▶ [Brief] Arrange the records, from the line containing "What is the label" through the end of the records, as a Markdown table with two columns: Row, holding a row number, and Line, holding the line itself. Leave out blank lines and pictures.

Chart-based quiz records
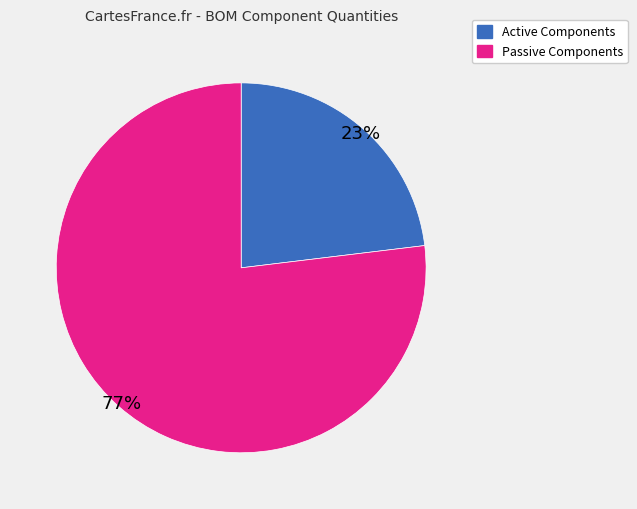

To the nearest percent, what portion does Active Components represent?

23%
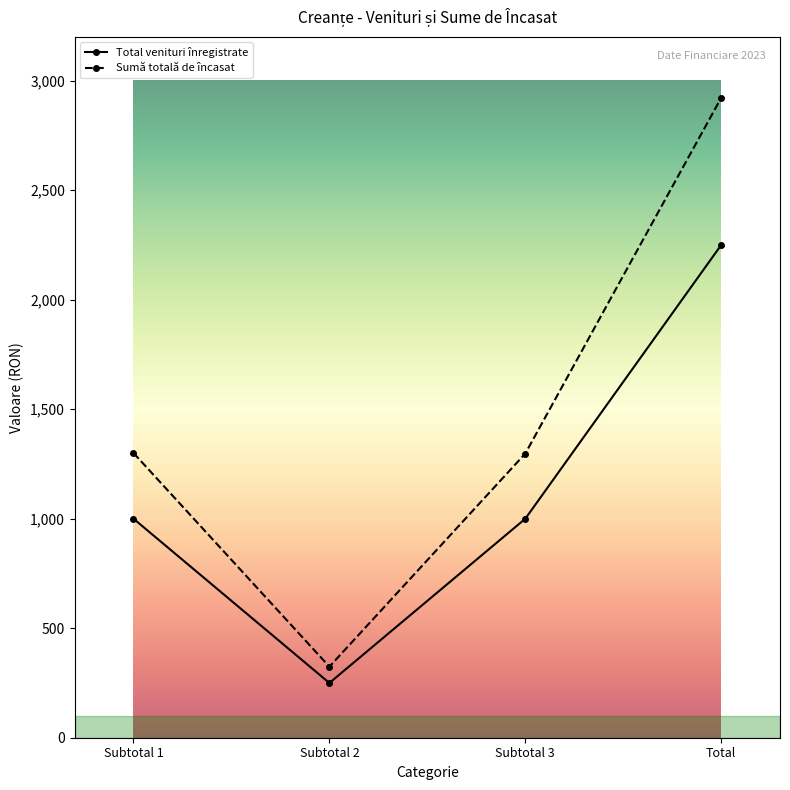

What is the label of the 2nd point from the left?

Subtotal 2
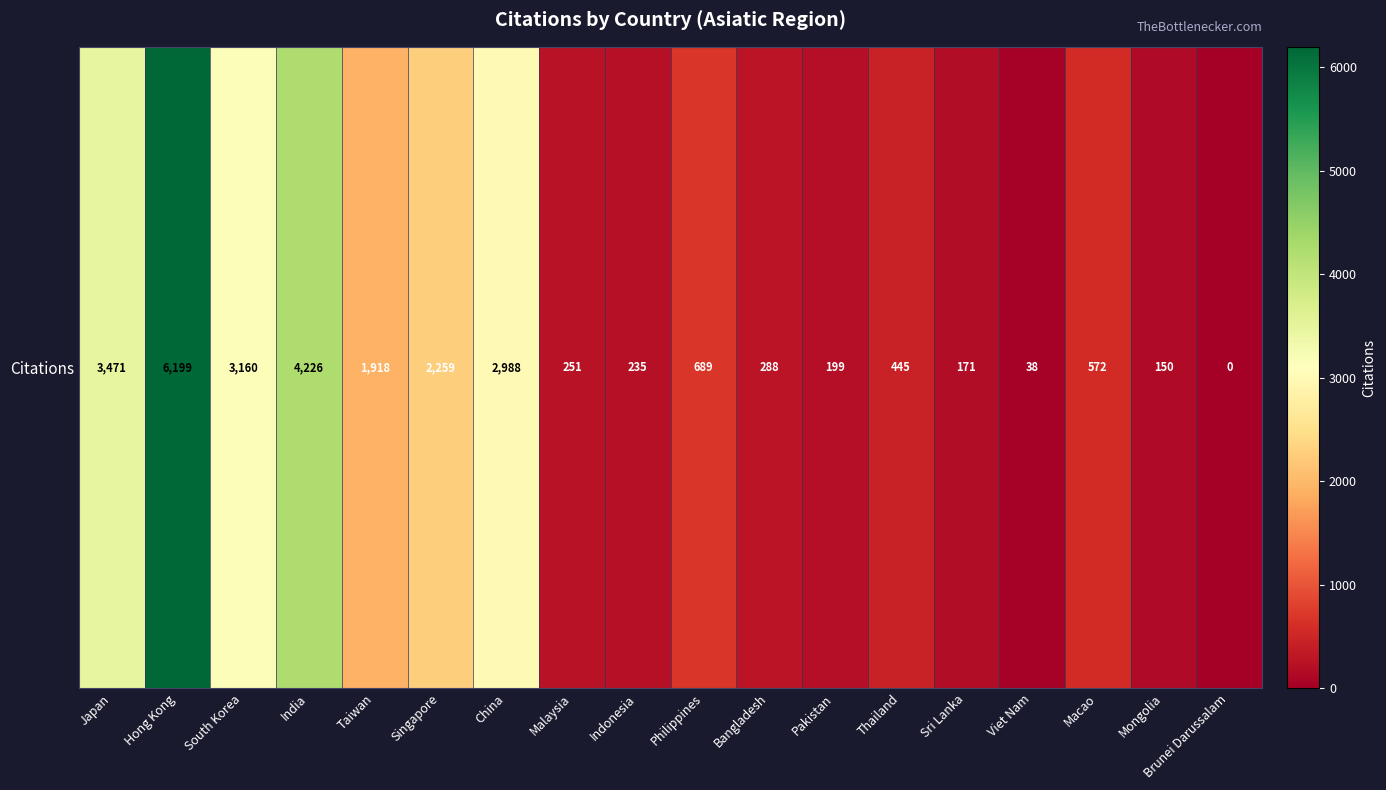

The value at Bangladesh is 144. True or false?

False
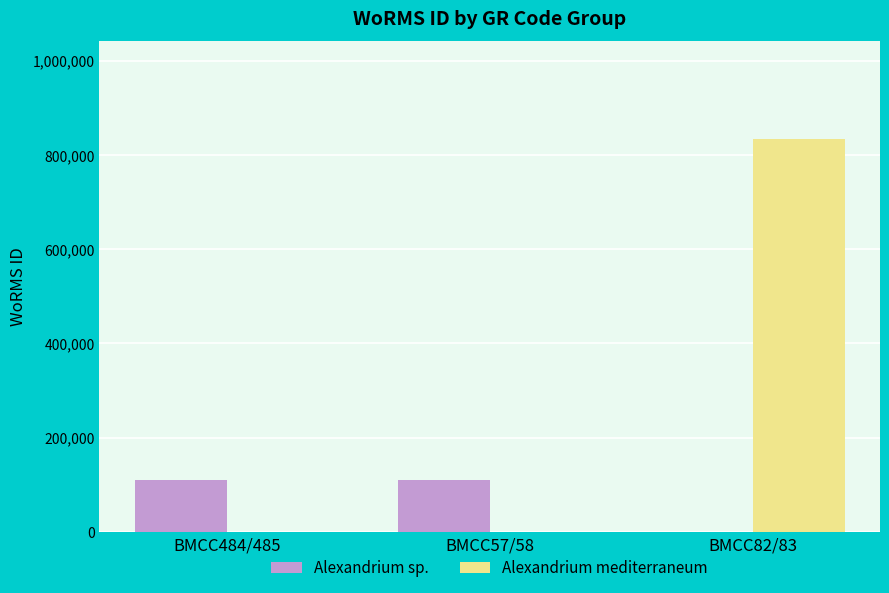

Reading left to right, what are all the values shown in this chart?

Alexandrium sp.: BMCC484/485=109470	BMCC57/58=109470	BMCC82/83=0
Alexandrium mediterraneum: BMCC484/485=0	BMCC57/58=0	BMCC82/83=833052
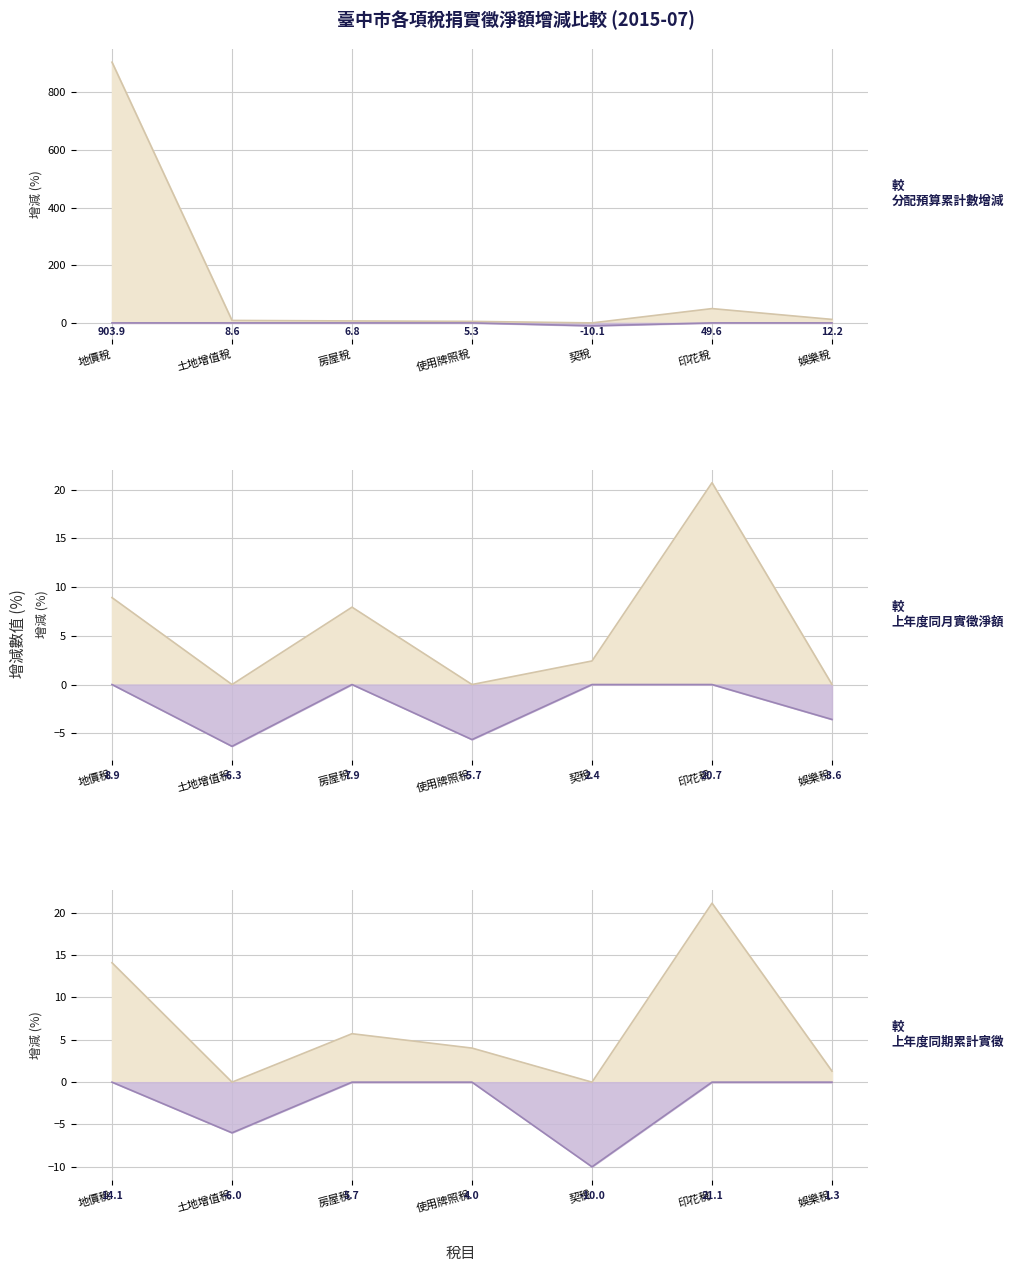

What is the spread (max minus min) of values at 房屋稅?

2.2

▶ [Result of the exercise]
| Row | Line |
|---|---|
| 1 | What is the label of the 2nd point from the left? |
| 2 | Subtotal 2 |
| 3 | The value at Bangladesh is 144. True or false? |
| 4 | False |
| 5 | Reading left to right, what are all the values shown in this chart? |
| 6 | Alexandrium sp.: BMCC484/485=109470	BMCC57/58=109470	BMCC82/83=0 |
| 7 | Alexandrium mediterraneum: BMCC484/485=0	BMCC57/58=0	BMCC82/83=833052 |
| 8 | What is the spread (max minus min) of values at 房屋稅? |
| 9 | 2.2 |